Excerpt, Frederick A. Thomas, "Valley of the Rogue River," Pulaski Democrat, New York, May 18, 1904, page 4

    This town occupies a position in Jackson County, Oregon, similar to that of Montague in Siskiyou County, and Redding in Shasta County, California. These three towns represent the chief centers of railroad traffic for their respective counties, and, singularly enough, each has superseded, at least to some extent, an old-time mining town situated in each case six or eight miles from the railroad, and to the west. Yreka is still the center of commerce for Siskiyou County, and Jacksonville has also managed to hold her own quite well. These towns were able to do this by building short branch railroads to the Southern Pacific line. But the old town of Shasta in Shasta County was handicapped from doing this because of the natural and topographical conditions. Medford, like Redding, has seen phenomenal growth.

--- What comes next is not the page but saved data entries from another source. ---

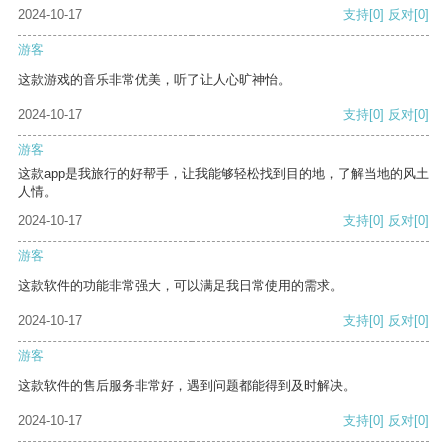
2024-10-17
支持
[0]
反对
[0]
游客
这款游戏的音乐非常优美，听了让人心旷神怡。
2024-10-17
支持
[0]
反对
[0]
游客
这款app是我旅行的好帮手，让我能够轻松找到目的地，了解当地的风土
人情。
2024-10-17
支持
[0]
反对
[0]
游客
这款软件的功能非常强大，可以满足我日常使用的需求。
2024-10-17
支持
[0]
反对
[0]
游客
这款软件的售后服务非常好，遇到问题都能得到及时解决。
2024-10-17
支持
[0]
反对
[0]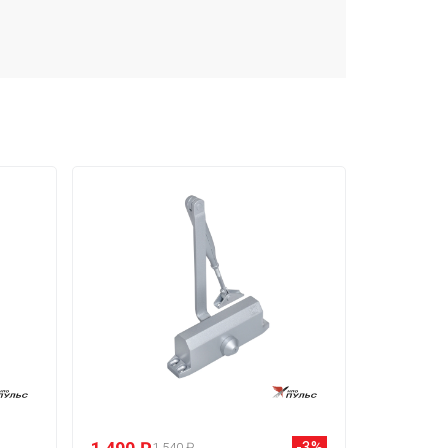
-3%
1 540 ₽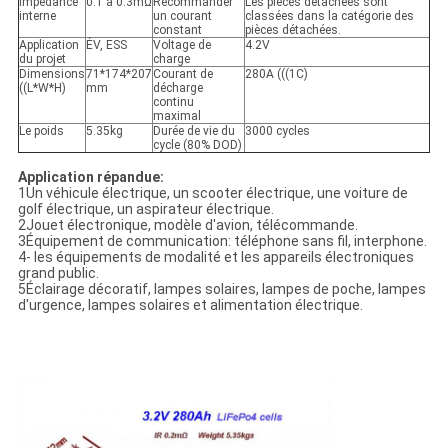
Impédance
0.1 à 0.3mΩ
Recommander
Les pièces détachées sont
interne
un courant
classées dans la catégorie des
constant
pièces détachées.
Application
ÉV, ESS
Voltage de
4.2V
du projet
charge
Dimensions
71*174*207
Courant de
280A (((1C)
((L*W*H)
mm
décharge
continu
maximal
Le poids
5.35kg
Durée de vie du
3000 cycles
cycle (80% DOD)
Application répandue:
1Un véhicule électrique, un scooter électrique, une voiture de
golf électrique, un aspirateur électrique.
2Jouet électronique, modèle d'avion, télécommande.
3Équipement de communication: téléphone sans fil, interphone.
4- les équipements de modalité et les appareils électroniques
grand public.
5Éclairage décoratif, lampes solaires, lampes de poche, lampes
d'urgence, lampes solaires et alimentation électrique.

    Medford should be ranked as the best business point in Jackson County, and further than that is declared by some unbiased people to be the town of greatest energy and enterprise in Southern Oregon. It is the center of an excellent fruit, stock, dairy, hay and grain district, and is by no means inclined to allow the mining resources of Jackson County to go unnoticed either.
    The famous Olwell fruit farm, whose apples are alike noted in Europe and the Orient, is located within four miles of Medford. The fruit possibilities of this district have only recently been brought much to light, and it is an easy prediction that this locality will someday be rated with the best fruit-producing section of the Pacific Coast.
    The stock, hay and dairying industries are all being developed, and as already implied, the geographical situation of Medford marks it for one of the coming interior towns of the state of Oregon.
    The business men are alive also to the timbering resources of eastern Jackson County, or all that district drained by the upper Rogue River, and occupying the western slope of the Cascade Mountains. It is evident that the business interests will unite, if necessary, to extend an electric road to tap that territory. Toward the establishment of a big lumber and box factory now operating at Medford, the business men went down into their pockets and contributed the sum of $3,000. Toward the establishment of a foundry and machine shop they did the same for $1,000. A prominent business man told the writer that the town could be depended upon to raise $10,000, if necessary, to land the Blue Ledge railroad at Medford. All this shows an excellent spirit for a town of scarce 3,000 people. It is this spirit that has made Medford what it is and has given it its high standing among the Coast's interior towns.